We have discussed this before, but it is important to note that our goal is to make moves and employ strategies that help our team the most. This is a complex goal and our shortcut creating minds make shortcuts to help us accomplish this goal. The key is to make sure, come trade offers and strategy planning sessions, that we do not let these shortcuts stand in the way of proper analysis, even if it does require some extra effort.

Ambiguity

Lastly, even if we have no problem putting in the effort and effectively handling the previously mentioned momentum, the ambiguity effect—a cognitive bias that shows our preference for more certain odds to less certain odd—can still steer us toward pre-planned strategies. Building strategic agility into our process involves a certain amount of uncertainty. While we recommend planning for multiple scenarios, we cannot plan for every scenario.
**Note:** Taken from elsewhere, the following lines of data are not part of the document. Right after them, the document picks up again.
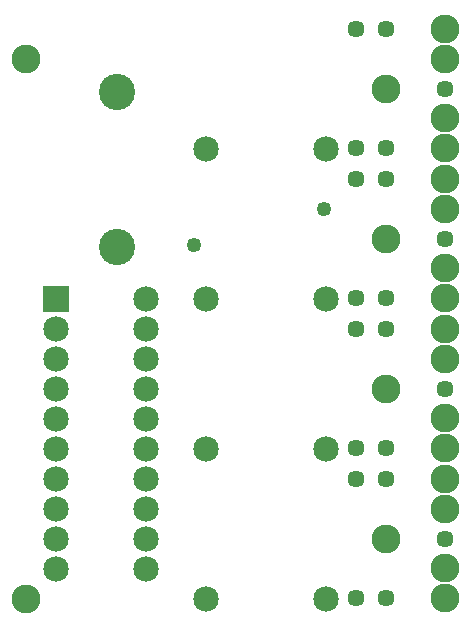
<source format=gbs>
G04 MADE WITH FRITZING*
G04 WWW.FRITZING.ORG*
G04 DOUBLE SIDED*
G04 HOLES PLATED*
G04 CONTOUR ON CENTER OF CONTOUR VECTOR*
%ASAXBY*%
%FSLAX23Y23*%
%MOIN*%
%OFA0B0*%
%SFA1.0B1.0*%
%ADD10C,0.085000*%
%ADD11C,0.121000*%
%ADD12C,0.096000*%
%ADD13C,0.057244*%
%ADD14C,0.096614*%
%ADD15C,0.049370*%
%ADD16R,0.085000X0.085000*%
%LNMASK0*%
G90*
G70*
G54D10*
X198Y1096D03*
X498Y1096D03*
X198Y996D03*
X498Y996D03*
X198Y896D03*
X498Y896D03*
X198Y796D03*
X498Y796D03*
X198Y696D03*
X498Y696D03*
X198Y596D03*
X498Y596D03*
X198Y496D03*
X498Y496D03*
X198Y396D03*
X498Y396D03*
X198Y296D03*
X498Y296D03*
X198Y196D03*
X498Y196D03*
G54D11*
X403Y1269D03*
X403Y1786D03*
G54D12*
X1298Y1796D03*
X1495Y1894D03*
X1495Y1993D03*
X1495Y1697D03*
X1495Y1599D03*
G54D13*
X1298Y1993D03*
X1200Y1993D03*
X1200Y1599D03*
X1298Y1599D03*
X1495Y1796D03*
G54D12*
X1298Y1296D03*
X1495Y1394D03*
X1495Y1493D03*
X1495Y1197D03*
X1495Y1099D03*
G54D13*
X1298Y1493D03*
X1200Y1493D03*
X1200Y1099D03*
X1298Y1099D03*
X1495Y1296D03*
G54D12*
X1298Y796D03*
X1495Y894D03*
X1495Y993D03*
X1495Y697D03*
X1495Y599D03*
G54D13*
X1298Y993D03*
X1200Y993D03*
X1200Y599D03*
X1298Y599D03*
X1495Y796D03*
G54D12*
X1298Y296D03*
X1495Y394D03*
X1495Y493D03*
X1495Y197D03*
X1495Y99D03*
G54D13*
X1298Y493D03*
X1200Y493D03*
X1200Y99D03*
X1298Y99D03*
X1495Y296D03*
G54D10*
X698Y1596D03*
X1098Y1596D03*
X698Y1096D03*
X1098Y1096D03*
X698Y596D03*
X1098Y596D03*
X698Y96D03*
X1098Y96D03*
G54D14*
X98Y1896D03*
X98Y96D03*
G54D15*
X660Y1273D03*
X1092Y1393D03*
G54D16*
X198Y1096D03*
G04 End of Mask0*
M02*
</source>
Being strategically agile, therefore, gives us less certain, albeit most likely better, odds. We can therefore see the temptation of making off-season strategic decisions such as “there’s no way I’m trading away my only closer with none available on the market” or “I just can’t start to fully go for it with so many good teams in the race.”

Again, shying away from ambiguity might make us feel more confident in our strategy, but it will not give us a better strategy. As mentioned when we looked at the ambiguity effect’s effect on player valuation, we need to be able to analyze our own process. In order to find the areas in which we are shying away from ambiguity, we have to go looking (with the ambiguity effect in mind). More often than not, the ambiguity effect will show up when we analyze our past decisions, usually at the trades we did not make or the strategy employed by others that we did not consider.

As boring (or interesting) as it is, this always seems to come back to analyzing our own process and assumptions, to critically thinking about how our opponents and we think. So let us keep building in that additional layer of analysis into our process, and hopefully we will be that much more strategically agile this offseason.